Furthermore, a cryptographic inventory cannot be a static spreadsheet updated annually and then filed away. It needs to function as a living view of the organization’s trust infrastructure, covering certificates, keys, algorithms, libraries, protocols, signing systems, certificate authorities, HSMs, workloads, devices, and third-party dependencies. 

Once that visibility exists, prioritization follows from business impact. Systems protecting long-lived sensitive data, critical infrastructure, customer trust, software integrity, and regulated environments move first, with everything else sequenced accordingly.

Beyond visibility, CISOs need a roadmap aligned to the order’s milestones rather than aspirational planning documents that never translate into funded programs.

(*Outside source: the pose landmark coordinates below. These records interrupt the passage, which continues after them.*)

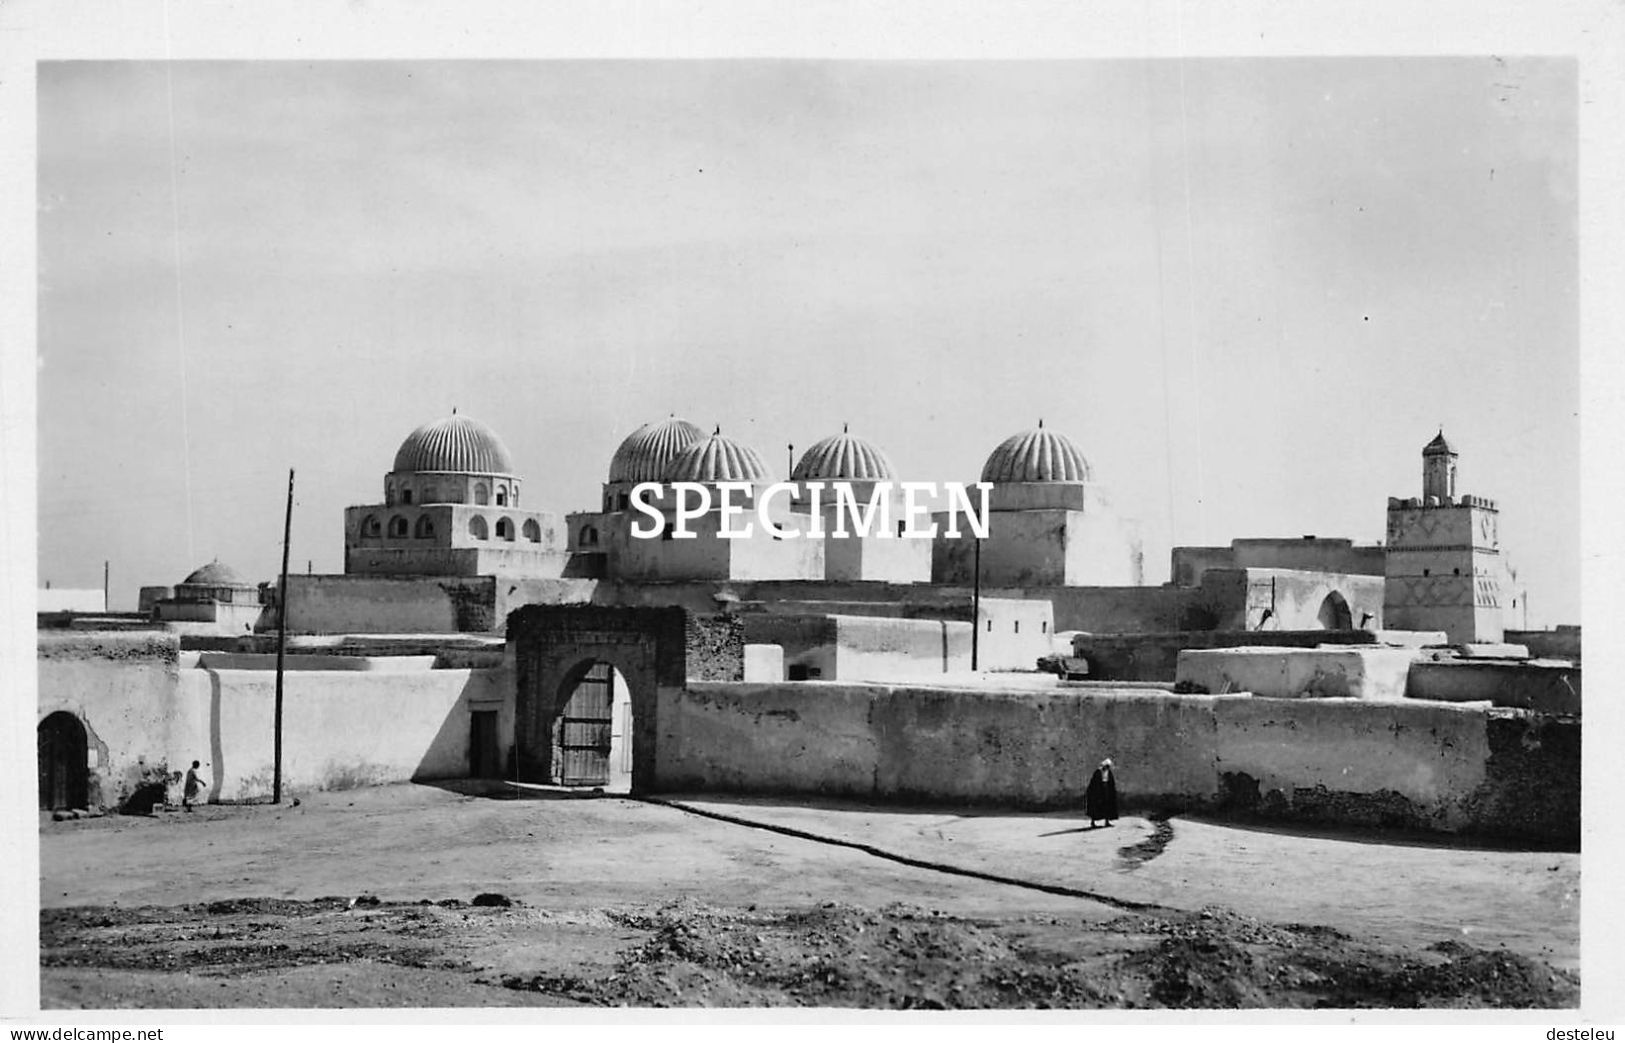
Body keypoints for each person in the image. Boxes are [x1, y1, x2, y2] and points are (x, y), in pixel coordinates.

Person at [1085, 757, 1118, 828]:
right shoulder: (1098, 772)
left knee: (1107, 805)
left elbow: (1111, 782)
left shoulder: (1109, 772)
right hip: (1098, 791)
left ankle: (1107, 821)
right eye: (1107, 766)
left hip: (1106, 790)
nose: (1107, 768)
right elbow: (1094, 783)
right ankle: (1093, 822)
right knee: (1096, 806)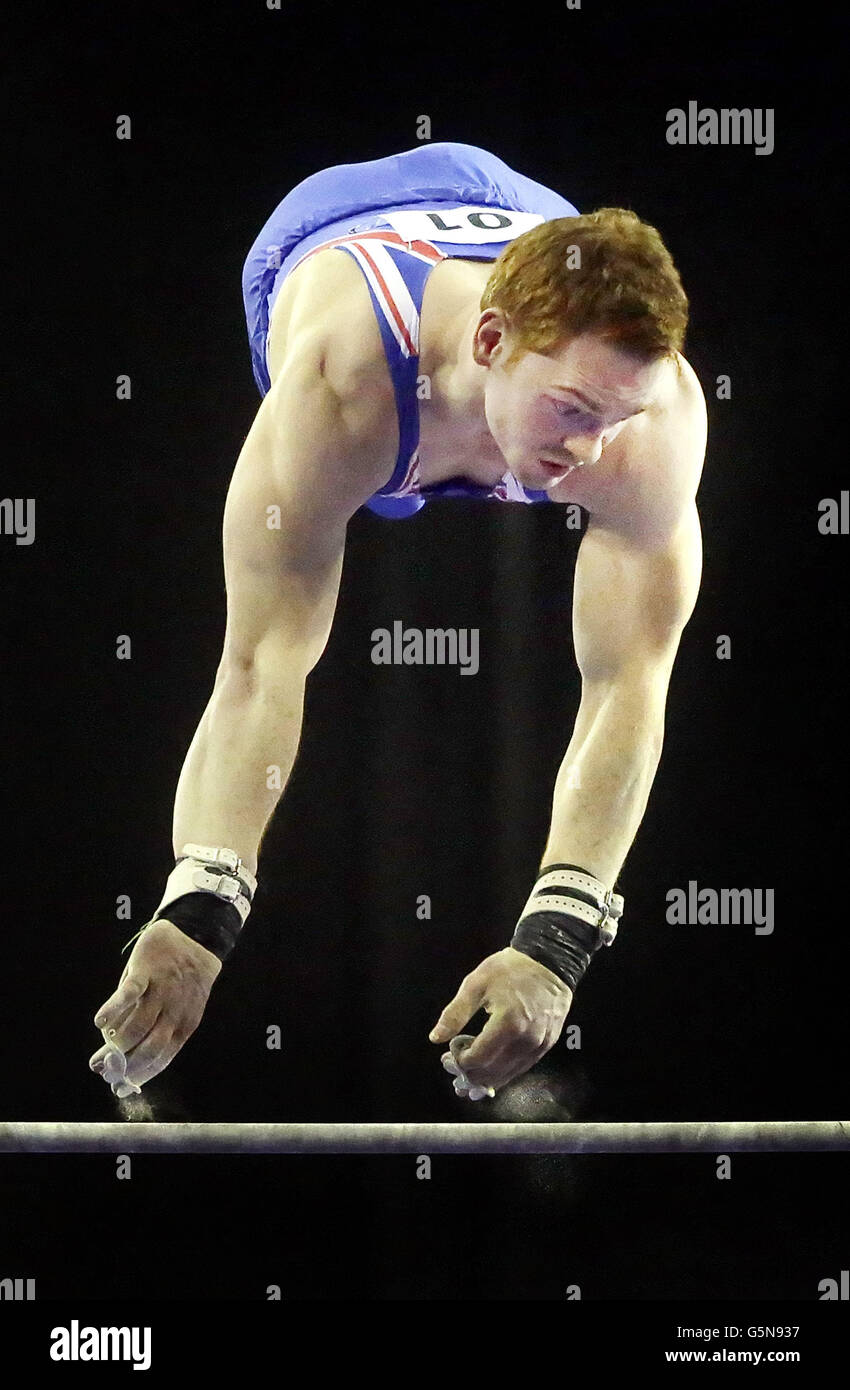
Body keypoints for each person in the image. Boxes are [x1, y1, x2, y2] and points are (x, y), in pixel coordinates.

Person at [90, 142, 706, 1102]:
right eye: (574, 409)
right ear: (494, 342)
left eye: (617, 415)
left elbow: (631, 679)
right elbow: (263, 659)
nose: (592, 447)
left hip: (531, 211)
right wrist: (200, 902)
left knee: (585, 459)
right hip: (328, 228)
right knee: (372, 490)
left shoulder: (653, 420)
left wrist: (557, 941)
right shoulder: (344, 386)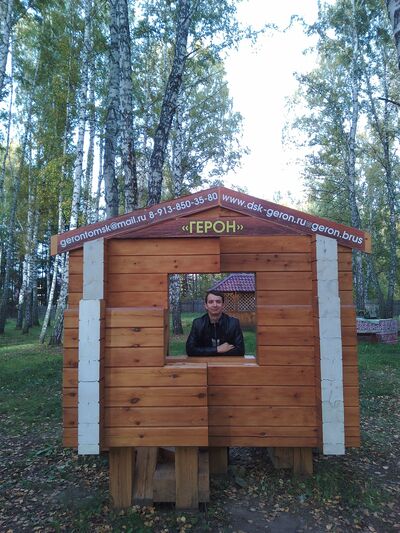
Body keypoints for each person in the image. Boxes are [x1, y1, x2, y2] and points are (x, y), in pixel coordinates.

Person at [186, 290, 245, 356]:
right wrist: (217, 349)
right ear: (206, 305)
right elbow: (190, 350)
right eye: (211, 302)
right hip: (204, 362)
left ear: (223, 305)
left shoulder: (233, 323)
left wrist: (205, 352)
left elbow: (240, 350)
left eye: (218, 302)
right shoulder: (198, 323)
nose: (215, 305)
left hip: (227, 361)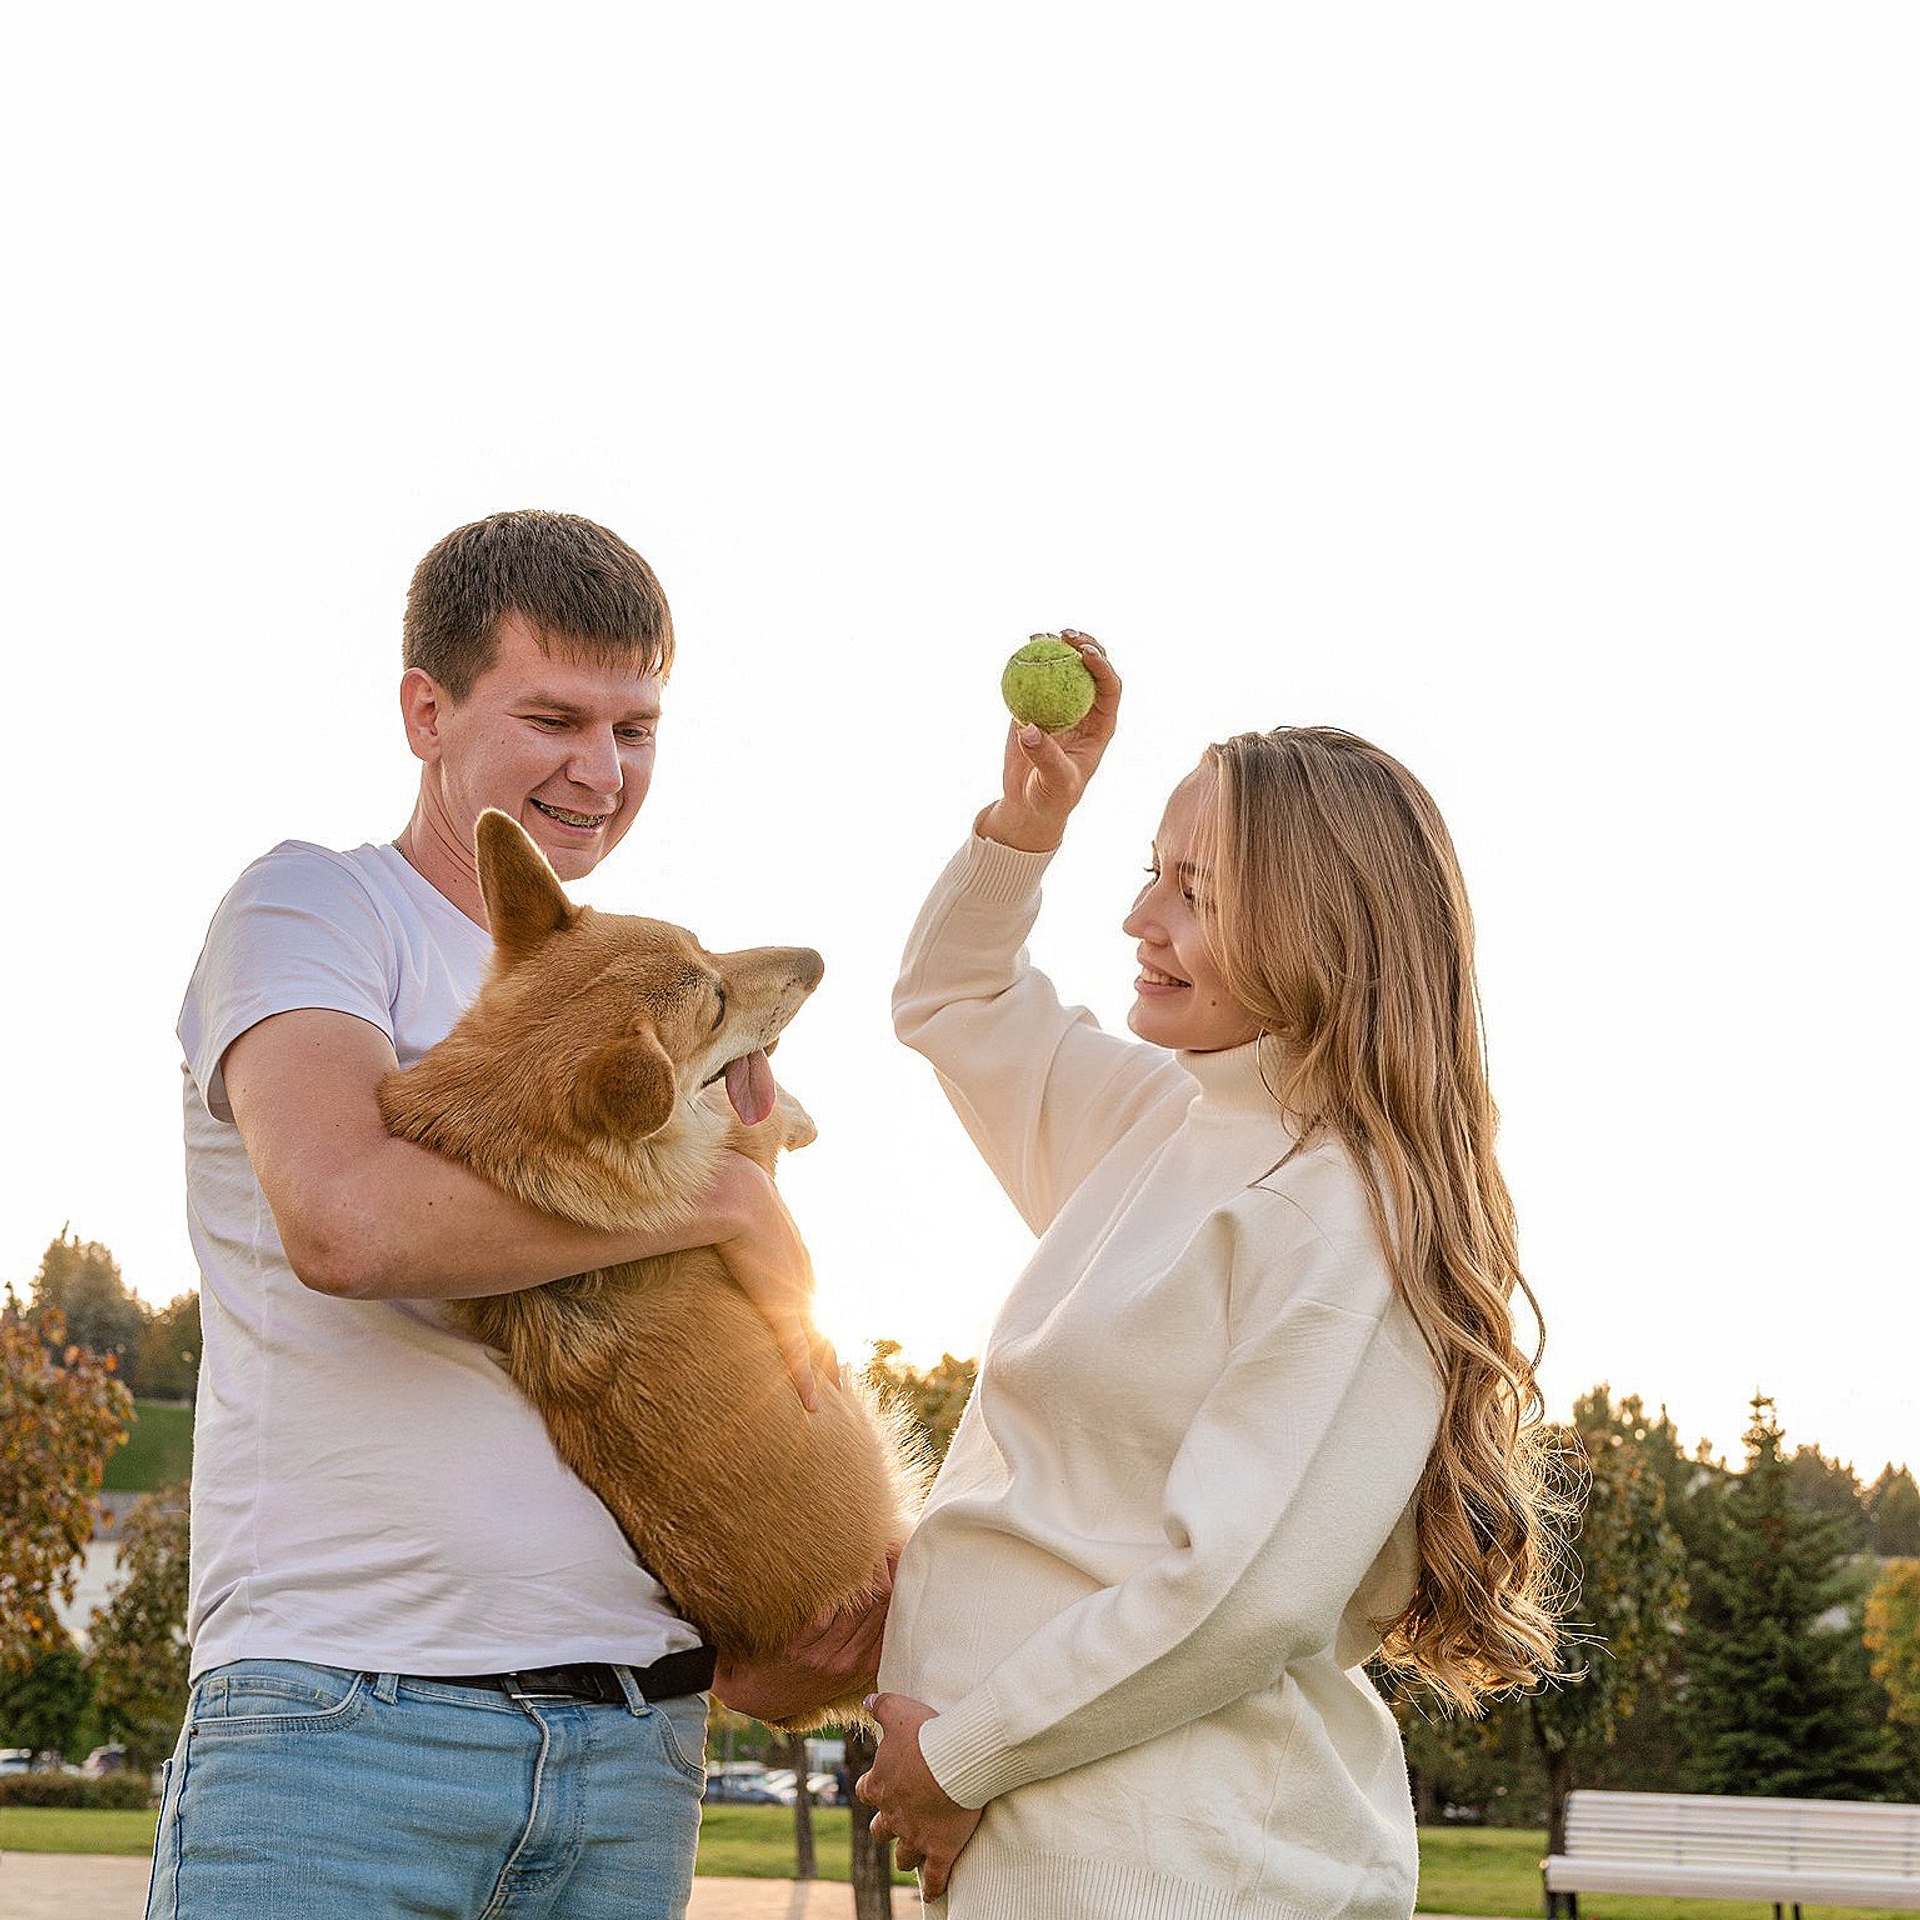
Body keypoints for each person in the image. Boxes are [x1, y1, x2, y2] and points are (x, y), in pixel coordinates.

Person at [156, 510, 881, 1920]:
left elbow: (695, 1360)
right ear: (426, 711)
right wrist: (716, 1200)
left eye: (635, 729)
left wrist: (784, 1608)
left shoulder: (630, 977)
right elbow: (350, 1224)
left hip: (634, 1744)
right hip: (346, 1725)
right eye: (553, 719)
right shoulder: (316, 909)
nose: (600, 771)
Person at [857, 634, 1563, 1917]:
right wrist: (1028, 826)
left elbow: (1240, 1598)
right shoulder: (1163, 1119)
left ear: (1319, 933)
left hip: (1182, 1866)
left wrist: (960, 1758)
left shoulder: (1342, 1210)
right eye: (1152, 873)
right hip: (1053, 1844)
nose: (1141, 920)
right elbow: (951, 1000)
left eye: (1198, 894)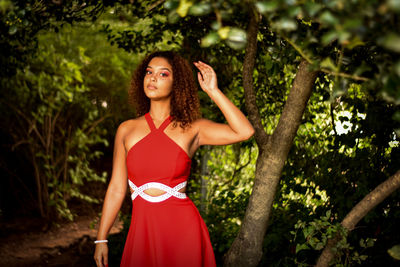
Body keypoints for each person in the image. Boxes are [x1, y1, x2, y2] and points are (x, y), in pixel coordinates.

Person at [94, 51, 254, 267]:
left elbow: (244, 132)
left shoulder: (193, 128)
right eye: (149, 72)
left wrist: (213, 91)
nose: (152, 78)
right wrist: (101, 237)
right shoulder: (126, 129)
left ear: (176, 83)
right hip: (143, 233)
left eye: (163, 74)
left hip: (183, 232)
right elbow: (116, 188)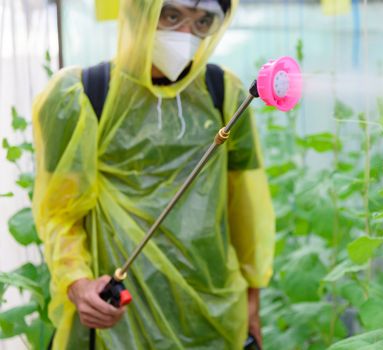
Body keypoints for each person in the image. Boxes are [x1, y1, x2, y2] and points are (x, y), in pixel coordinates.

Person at [32, 0, 275, 348]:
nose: (186, 35)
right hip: (118, 322)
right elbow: (60, 213)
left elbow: (247, 208)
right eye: (171, 15)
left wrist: (252, 302)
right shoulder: (81, 96)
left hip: (211, 313)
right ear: (137, 10)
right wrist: (79, 283)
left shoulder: (226, 94)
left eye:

The 2030 key establishment deadline requires understanding every point where encryption and key exchange mechanisms operate across critical systems. The 2031 digital signatures deadline extends that challenge to software integrity, code signing, document signing, authentication, identity infrastructure, and long-term verification. This is a multi-year transformation program, and it warrants the same organizational rigor as any other enterprise-wide initiative of comparable scope.

That means three categories of dedicated resources. First, funding: PQC readiness cannot be absorbed into existing security budgets without displacing other priorities. It requires multi-year investment in discovery tooling, testing, migration execution, automation, and governance. Second, talent: organizations need cryptography expertise, enterprise architecture capability, PKI experience, risk management, compliance support, and program leadership, a combination already in short supply across the industry. Third, technology: discovery tools, certificate and key lifecycle automation, policy enforcement, reporting infrastructure, and the architectural capability for crypto-agility.

Crypto-agility is the long-term objective that makes this transition worth doing properly.

Organizations that treat PQC as a one-time algorithm swap will find themselves back in the same position when standards shift again. The quantum transition is occurring in parallel with the rise of AI, machine identities, autonomous systems, and increasingly complex digital ecosystems, all of which depend on cryptographic trust. Organizations that do not actively govern that trust infrastructure will struggle with AI security, software supply chain integrity, identity governance, and the compliance mandates that follow.

The order functions as a forcing mechanism, converting PQC from a future technical concern into a present-day leadership accountability. Three questions now define where an organization stands:

  • Do we have a clear picture of where our cryptographic risk lives?
  • Do we have a funded, sequenced migration plan that meets the order’s deadlines?
  • Can we demonstrate that our trust infrastructure is agile enough to adapt as standards and threats continue to evolve?

The debate over precisely when quantum computing will be a reality is a distraction. Building the visibility, governance, funding, and automation required to move with confidence is where we need to be spending our collective time and effort.

CISOs have moved past the question of whether to act. The operative question is how far behind the organization already is, and how quickly it can transform cryptography from an invisible dependency into a managed, measurable, and adaptive system of trust. The organizations that begin that work now will be the ones with options when the deadlines arrive.